6) Votre tout premier essai inclut 19 titres, vous projetez d’ores et déjà a intervalles réguliers vos «Petits tas»; y’a t-il chez vous une forme de «soif de produire», un côté compulsif dans le fait de composer?
C’est qu’on est musiciens, on peut dire que c’est notre métier même, du coup on est a la tâche assez souvent, on devrait même surement produire deux fois plus. Les Petits Tas c’est surtout que cela correspond à notre capacité à enregistrer régulièrement et correctement de petites quantités de musique. Cela nous laisse la possibilité d’évoluer rapidement d’un Tas à l’autre.
7) Vous faites partie d’un Collectif (Capsul Collectif), qu’est-ce que ça vous
apporte?
Capul Collectif c’est une coopérative de musiciens qui font des groupes, le collectif est basé a Tours et il s’agit d’entraide, de mutualisation; cela facilite le fait de faire, de produire, de diffuser la musique que l’on fait. Il y aurait beaucoup à dire, ce qui est sûr c’est que tout serait beaucoup plus compliqué sans.

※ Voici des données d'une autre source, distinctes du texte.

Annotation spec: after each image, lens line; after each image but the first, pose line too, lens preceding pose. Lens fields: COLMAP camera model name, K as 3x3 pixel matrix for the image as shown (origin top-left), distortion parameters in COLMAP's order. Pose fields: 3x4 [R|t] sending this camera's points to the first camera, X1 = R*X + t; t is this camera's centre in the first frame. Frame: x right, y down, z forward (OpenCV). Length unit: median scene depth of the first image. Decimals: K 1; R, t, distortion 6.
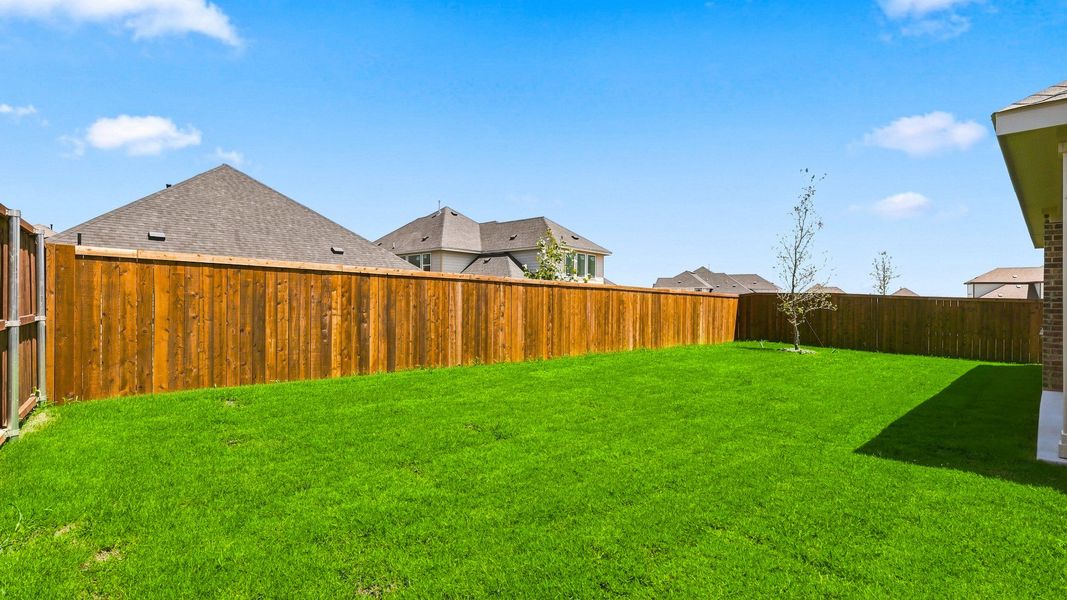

8) On évoque souvent la difficulté des groupes à vivre de leur musique, quel regard portez-vous sur cet aspect des choses?
En même temps la musique est un sport de riche donc bon, faisons-en un sport de pauvre avant et ensuite on se demandera ce qui est difficile. Et puis il ne s’agit plus de musique a cet égard, aujourd’hui il est difficile de vivre tout court quand on est dans la case des dominés, et tous les samedis c’est le pot de départ du service public.
Personnellement je suis de moins en moins affûté en marketing conceptuel philosophique et politique. J’ai déménagé dans la foret, je greffe des plantes, je regarde pousser. On s’aide, on s’organise et on vit avec moins à la bordure de ce système.